While nature has put on possibly one of the most spectacular areas in the state for you to marvel at, there are also some man-made attractions
that are worth checking out while you explore the area.
The Museum Park Period Village can be found between The Esplanade and Dempster Street in Esperance town.
Markets are held on Sundays between 8.30am and 12.30pm. There is an interesting collection of historical buildings
including the old railway station, former doctor's surgery, a school master's house, a church and a private home.
The village is a collection of relocated historic buildings but also includes a cafe, art gallery, craft shop
and the Visitor Information Centre. The village and Visitor Centre are open from 9.00am to 5.00pm. on weekdays and
9.00am - 2.00pm on weekends.
Another interesting place to visit is the Esperance Museum. The museum was established in 1975 and can be found at 6 James Street.
Here you will find a large collection of local memorabillia including a 1951 coal-fired locomotive, items recovered from shipwrecks
and some rather unremarkable looking pieces of Sky Lab that fell to Earth near Balladonia in 1980.
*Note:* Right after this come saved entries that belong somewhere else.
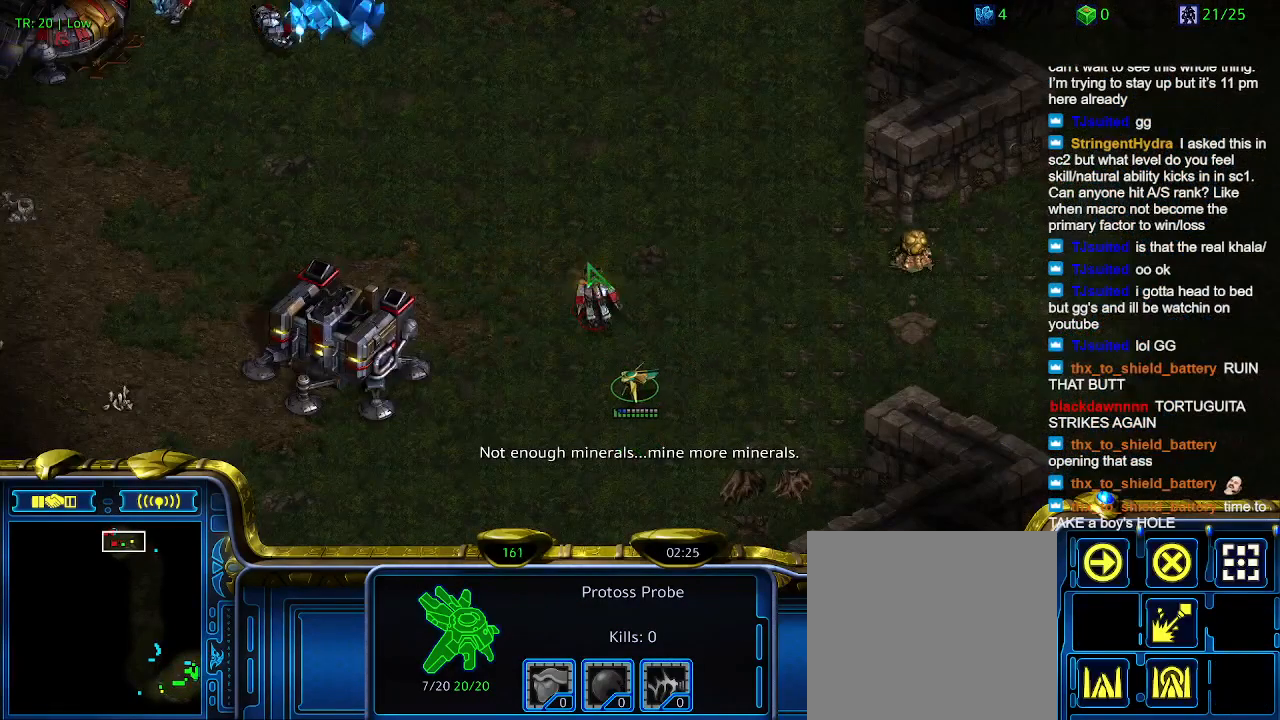
{"keys": [], "events": []}
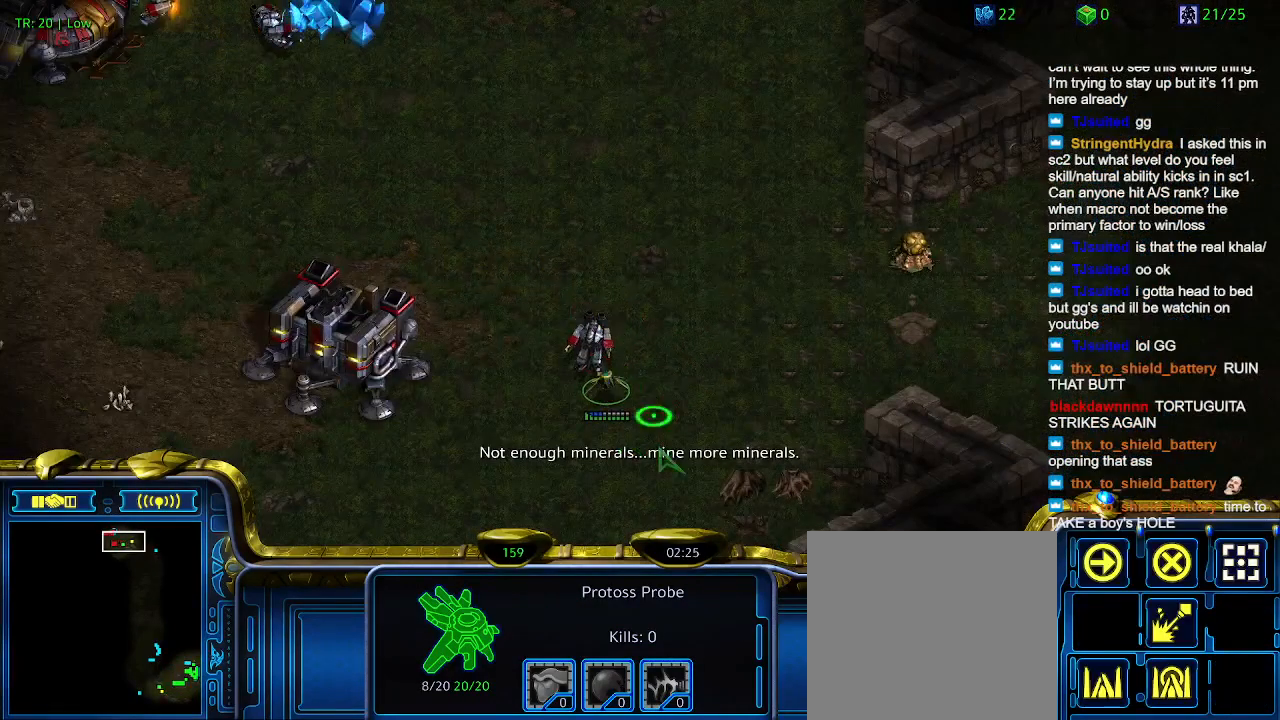
{"keys": [], "events": []}
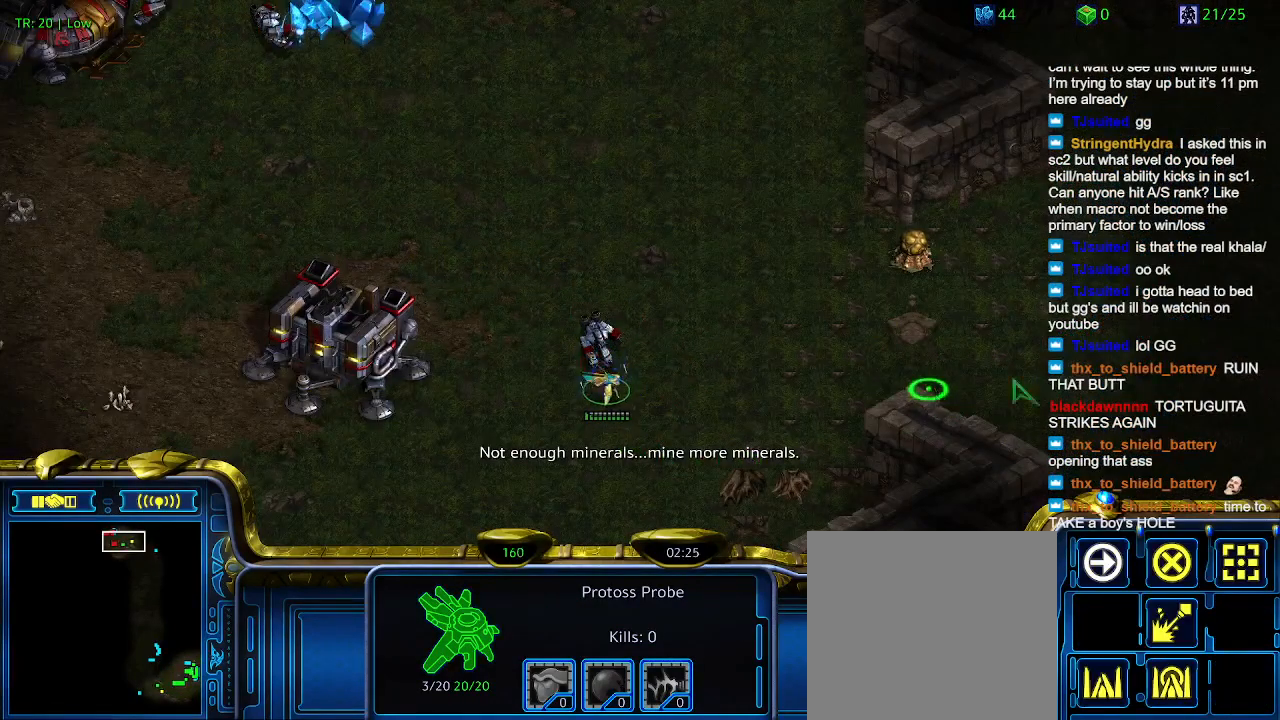
{"keys": ["5"], "events": [[467, "5", "down"]]}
There are also some Aboriginal artefacts, some antique musical items, old communications equipment and agricultural machinery.
The museum is open from 1.30pm to 4.30pm, Thursday to Sunday during the summer season. You can contact the museum on 08 9083 1580 or visit their
website. The museum generally closes during winter but may open
during school holidays.
On Taylor Street you will find Adventureland Park and a Miniature Railway that operates on weekends from October to April during the hours
of 9am to 4pm. The railway is quite extensive with its own station and railway engines sheds. To find out more visit the
Miniature Railway Facebook page.
Located in the Port Authority park is the grave of Tommy Windich.
Tommy was an Aboriginal guide and tracker who worked on expeditions with John Forrest
as well as Alexander Forrest and Charles Hunt.
Tommy was born in the Albany area but was working near Esperance when he fell ill and died. A plaque on Tommy's grave pays tribute to him.
There are many other attractions that make the area a magnet for tourists including the Great Ocean Drive, Pink Lake, wind farm,
d'Entrecasteaux memorial and the Stonehenge replica.
Pieter Nuyts sailed past the area in 1627 on the Gulde Zeepaard (Golden Seahorse). Dutch records state the following about the exploration:
'In the year 1627, the South Coast of the Great South land was accidentally discovered by the ship Gulde Zeepaard.'
On September 28th 1791 the
French ships L'Esperance and Recherche,
left Brest on an expedition to explore the south coast of Australia.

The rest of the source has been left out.